Elle n’était pas morte, cependant, et il pouvait toujours la sauver. Il devait la sauver. Les directeurs ne seraient vraiment pas contents de la savoir sans vie, et il ne voulait pas qu’une si belle créature meure, de sa main, en plus. Il lui administra tout d’abord des anti-douleur, et des anesthésiants, pour qu’elle arrête de bouger dans tous les sens sous l’effet de la douleur. Puis il s’occupa de ses jambes. Elles n’étaient vraiment pas belles à voir, et s’il n’avait pas été habitué à voir ce genre de blessures, il en aurait sans doute vomi. Il y appliqua de la pommade, doucement, d’un geste léger, qui fit néanmoins réagir la créature qui souffrait tellement que les médicaments ne pouvaient rien empêcher. Puis il n’y eut bientôt plus rien d’autre à faire que d’attendre. Ce qu’il fit, assis sur son fauteuil de bureau, observant le moindre mouvement de la créature.

 

Dehors, la tension était palpable. Les gardiens ne parvenaient plus à tenir les manifestants éloignés, la police avait été appelée, mais tardait à arriver. Ils avaient bien prévu leur coup et d’autres manifestants se trouvaient devant les locaux de la police, les empêchant de partir rejoindre le parc aquatique. Ça arrangeait grandement Sìden et son père. Plus les policiers prenaient du temps, plus il en aurait pour forcer les portes et entrer. Là, elle et lui partiraient à la recherche de Nao.

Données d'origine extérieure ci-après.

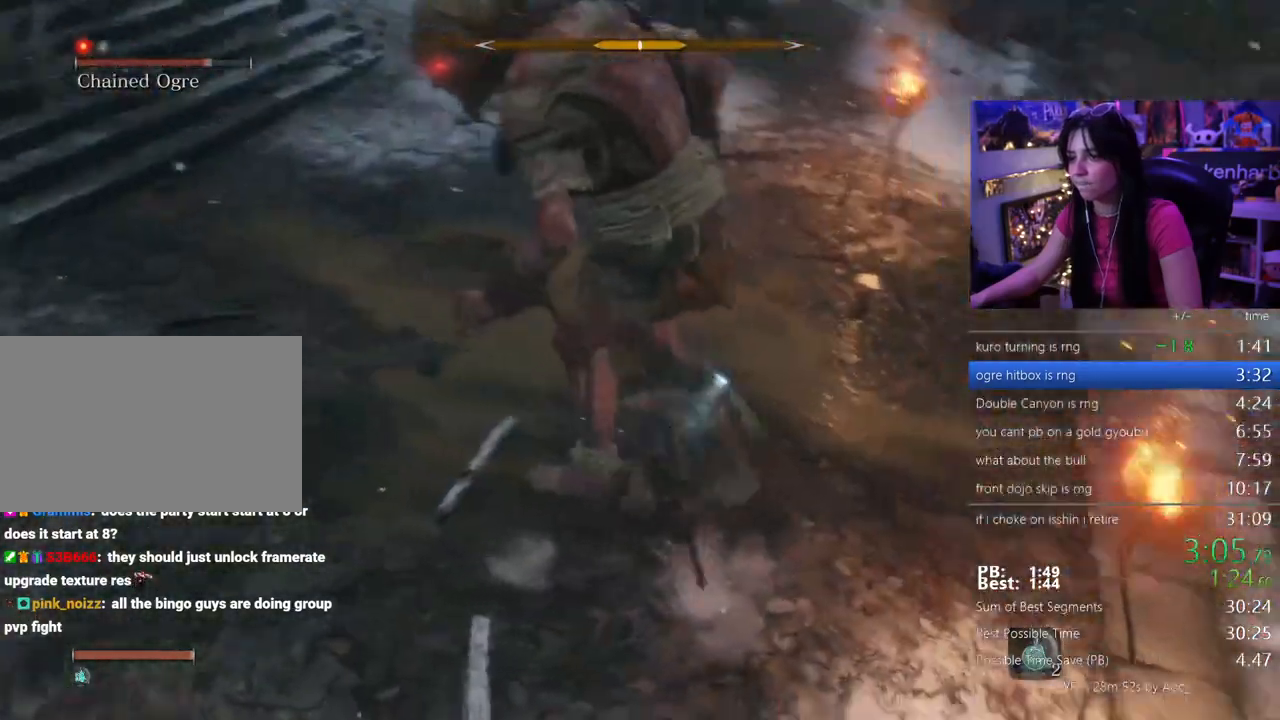
{"keys": ["w"], "events": []}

Les gardiens du parc furent rapidement pris de panique, face à autant de colère, et d’autres militants arrivèrent pour gonfler les rangs. Sìden était constamment balancée à droite à gauche, et peinait à rester accrochée à la main de son père. Elle avait peur de le perdre, mais s’ils quittaient la foule pour en éviter ses mouvements, ils ne pourraient pas rentrer une fois les portes brisées.

Enfin, la libération arriva. Les portes avaient cédé. Tout le monde hurlait de joie.

- Khanirm, les portes !

- Sìden ! Le khalyska, lui rappela-t-il, horrifié.

Mais les gens autour d’eux étaient tellement concentrés sur les portes enfin ouvertes qu’ils n’avaient pas prêté attention à cette petite fille qui parlait un étrange langage.

À l’intérieur, c’était le chaos. Les visiteurs fuyaient devant les militants, pourtant pacifiques, car ils voyaient leur tranquillité remise en question, et que des militants, même pacifiques, leur faisaient peur. Tout le personnel du parc se dirigeait en courant et hurlant vers le hall d’entrée, pour repousser les intrus, et Khanirm y vit l’occasion qu’il leur fallait.

- Sìden, vite.

Il n’y avait personne en dehors du hall maintenant. Les portes généralement fermées au public et gardées étaient laissées libres. Bientôt, ils se retrouvèrent dans les coulisses du parc, formées de couloirs blancs avec de nombreuses portes, qui donnaient vers des cabinets de vétérinaire, des aquariums où se reposaient des poissons fraîchement arrivés ou qui devaient rejoindre d’autres parcs et tout un tas d’autres salles qu’ils étaient incapables de décrire, pas habitués à en voir, dans leur monde de créatures.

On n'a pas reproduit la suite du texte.